▸ EXERCISE BRIEF
Work out how many lines of the listing below hold the word "Antonius", and give that number only.

▸ DATA IN THIS EXERCISE
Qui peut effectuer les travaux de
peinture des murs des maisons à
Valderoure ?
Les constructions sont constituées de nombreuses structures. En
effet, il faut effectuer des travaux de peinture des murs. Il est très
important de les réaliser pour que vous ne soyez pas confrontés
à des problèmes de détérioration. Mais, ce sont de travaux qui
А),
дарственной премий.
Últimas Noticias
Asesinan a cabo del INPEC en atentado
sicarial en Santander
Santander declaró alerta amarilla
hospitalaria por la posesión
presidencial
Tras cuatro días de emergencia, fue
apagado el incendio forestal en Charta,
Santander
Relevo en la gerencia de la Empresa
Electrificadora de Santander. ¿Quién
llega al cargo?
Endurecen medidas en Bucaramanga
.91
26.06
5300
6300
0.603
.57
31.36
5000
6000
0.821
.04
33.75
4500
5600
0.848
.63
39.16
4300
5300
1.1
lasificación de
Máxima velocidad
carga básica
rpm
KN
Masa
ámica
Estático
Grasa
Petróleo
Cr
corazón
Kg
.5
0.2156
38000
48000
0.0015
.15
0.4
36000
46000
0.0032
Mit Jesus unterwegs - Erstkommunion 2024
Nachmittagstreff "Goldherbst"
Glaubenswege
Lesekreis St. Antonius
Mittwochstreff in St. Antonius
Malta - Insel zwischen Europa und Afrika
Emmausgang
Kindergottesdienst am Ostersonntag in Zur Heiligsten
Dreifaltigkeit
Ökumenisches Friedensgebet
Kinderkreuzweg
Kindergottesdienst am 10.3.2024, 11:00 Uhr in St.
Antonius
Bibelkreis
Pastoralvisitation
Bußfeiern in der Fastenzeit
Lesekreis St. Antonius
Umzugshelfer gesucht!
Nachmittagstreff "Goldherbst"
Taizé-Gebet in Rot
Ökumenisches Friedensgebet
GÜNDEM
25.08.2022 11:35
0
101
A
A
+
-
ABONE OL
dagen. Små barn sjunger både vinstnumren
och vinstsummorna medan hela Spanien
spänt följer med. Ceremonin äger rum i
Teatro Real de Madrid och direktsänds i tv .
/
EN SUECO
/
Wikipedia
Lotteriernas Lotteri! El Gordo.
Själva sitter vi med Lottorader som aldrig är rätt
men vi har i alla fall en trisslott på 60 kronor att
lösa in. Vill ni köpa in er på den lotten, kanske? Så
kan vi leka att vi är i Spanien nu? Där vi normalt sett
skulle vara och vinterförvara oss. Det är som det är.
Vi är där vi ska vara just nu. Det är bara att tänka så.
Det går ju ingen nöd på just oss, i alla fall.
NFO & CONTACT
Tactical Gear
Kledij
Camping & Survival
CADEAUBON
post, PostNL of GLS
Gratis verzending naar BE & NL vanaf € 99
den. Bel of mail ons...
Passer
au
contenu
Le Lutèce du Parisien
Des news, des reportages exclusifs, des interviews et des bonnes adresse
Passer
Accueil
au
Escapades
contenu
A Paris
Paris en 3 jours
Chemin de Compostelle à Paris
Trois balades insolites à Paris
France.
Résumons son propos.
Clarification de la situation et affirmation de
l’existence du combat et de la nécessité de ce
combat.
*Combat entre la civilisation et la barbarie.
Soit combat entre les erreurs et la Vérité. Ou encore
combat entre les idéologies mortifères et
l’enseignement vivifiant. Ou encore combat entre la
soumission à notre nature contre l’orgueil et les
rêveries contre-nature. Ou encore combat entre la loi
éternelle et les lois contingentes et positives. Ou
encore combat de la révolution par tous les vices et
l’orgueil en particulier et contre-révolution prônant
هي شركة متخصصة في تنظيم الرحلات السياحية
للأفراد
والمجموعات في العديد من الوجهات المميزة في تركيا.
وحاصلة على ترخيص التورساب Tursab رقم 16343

▸ EXPECTED OUTPUT
4